◆ **WHAT IS EXPECTED**
I'd like an exact copy of only the lines from the start of the listing below through the line that holds "(719, 610) none". Please keep the pictures out.

-------

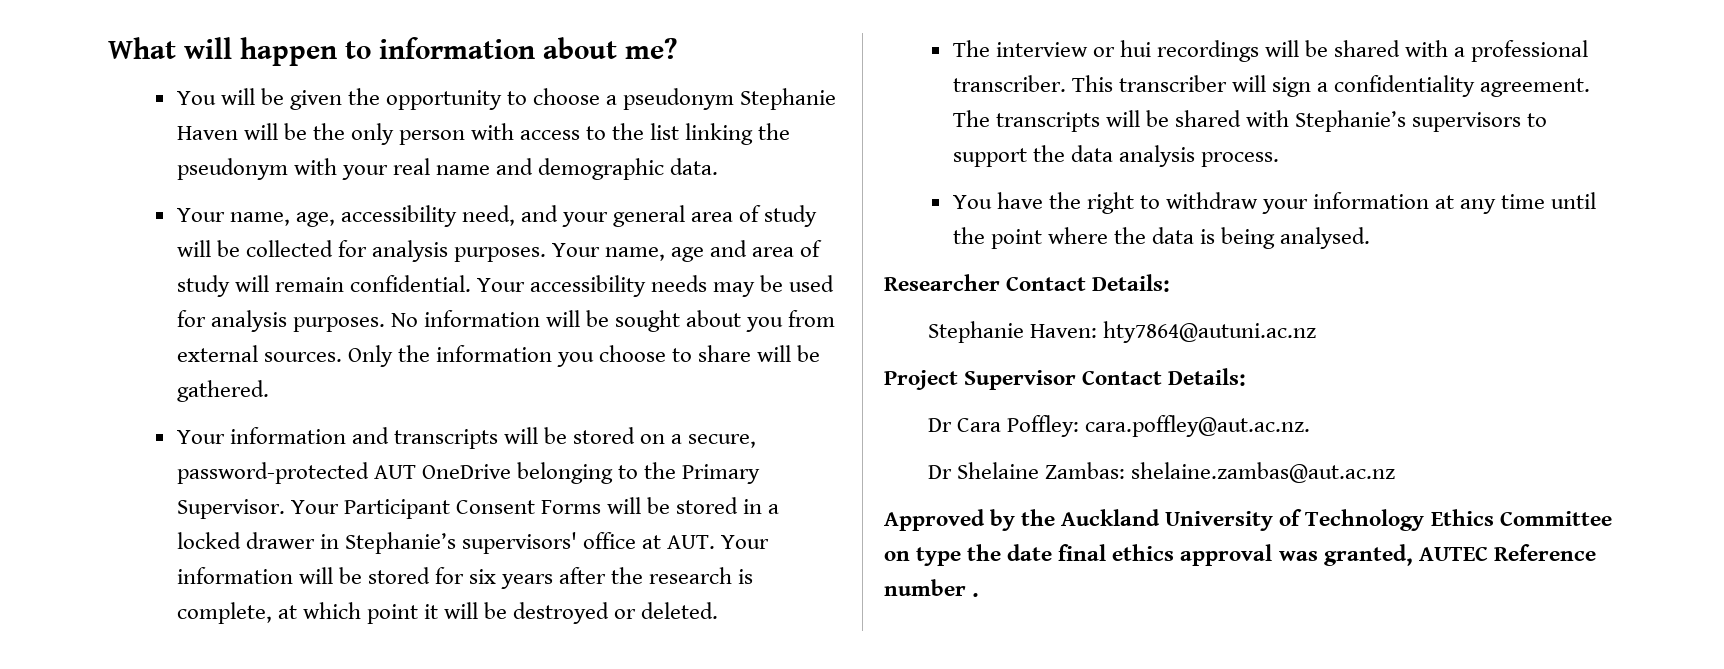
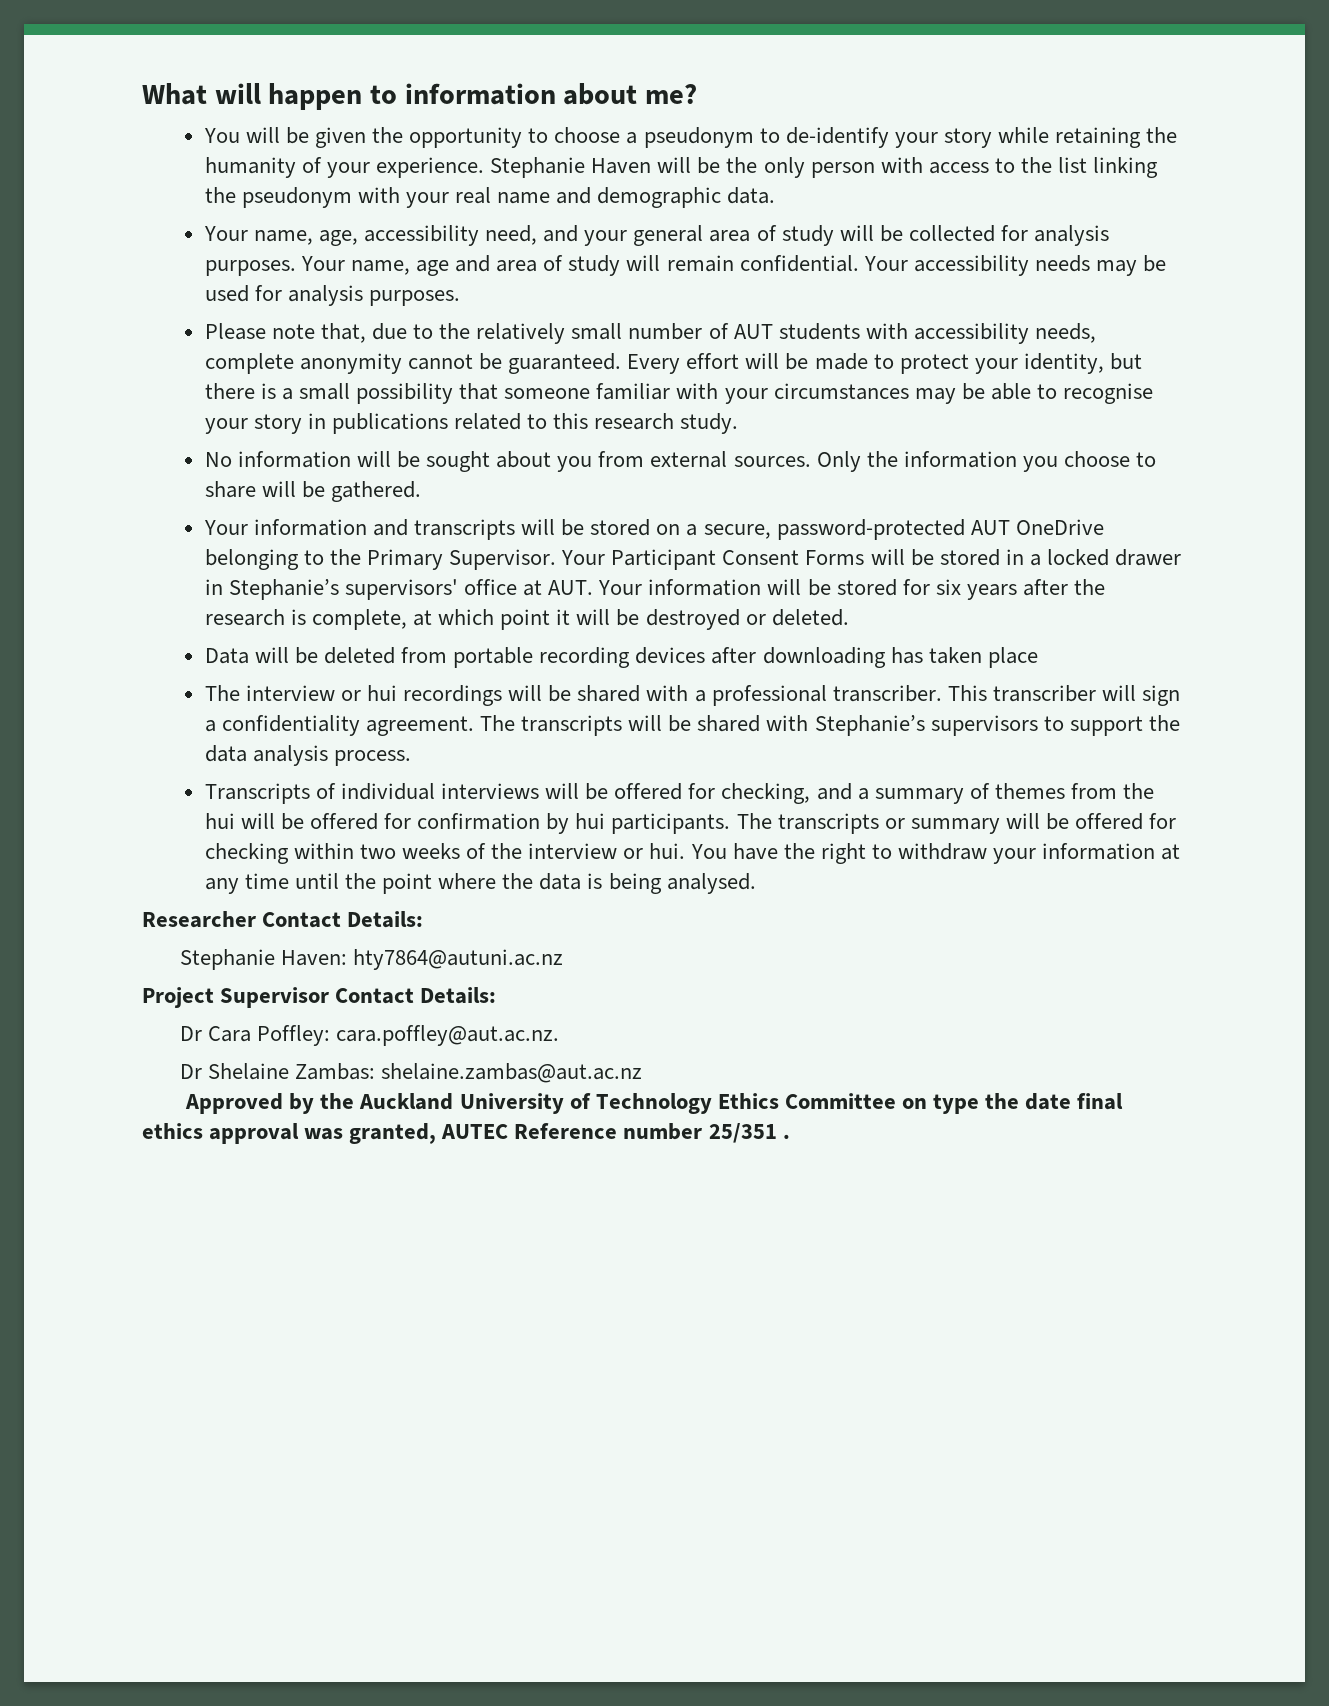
(735, 99) none -> [759,127,1178,148] [204,157,485,178] to de-identify your story while retaining the humanity of your experience.
(385, 324) none -> [204,323,1096,344] [204,353,1142,374] [204,383,1153,404] [204,413,739,434] // Please note that, due to the relatively small number of AUT students with accessibility needs, complete anonymity cannot be guaranteed. Every effort will be made to protect your identity, but there is a small possibility that someone familiar with your circumstances may be able to recognise your story in publications related to this research study. //
(719, 610) none -> [204,647,1038,668] // Data will be deleted from portable recording devices after downloading has taken place
(1279, 159) none -> [204,783,1154,804] [204,813,1177,834] [204,843,686,864] Transcripts of individual interviews will be offered for checking, and a summary of themes from the hui will be offered for confirmation by hui participants. The transcripts or summary will be offered for checking within two weeks of the interview or hui.
(966, 587) none -> [708,1123,777,1143] 25/351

-------

◆ **YOUR SOLUTION**
(735, 99) none -> [759,127,1178,148] [204,157,485,178] to de-identify your story while retaining the humanity of your experience.
(385, 324) none -> [204,323,1096,344] [204,353,1142,374] [204,383,1153,404] [204,413,739,434] // Please note that, due to the relatively small number of AUT students with accessibility needs, complete anonymity cannot be guaranteed. Every effort will be made to protect your identity, but there is a small possibility that someone familiar with your circumstances may be able to recognise your story in publications related to this research study. //
(719, 610) none -> [204,647,1038,668] // Data will be deleted from portable recording devices after downloading has taken place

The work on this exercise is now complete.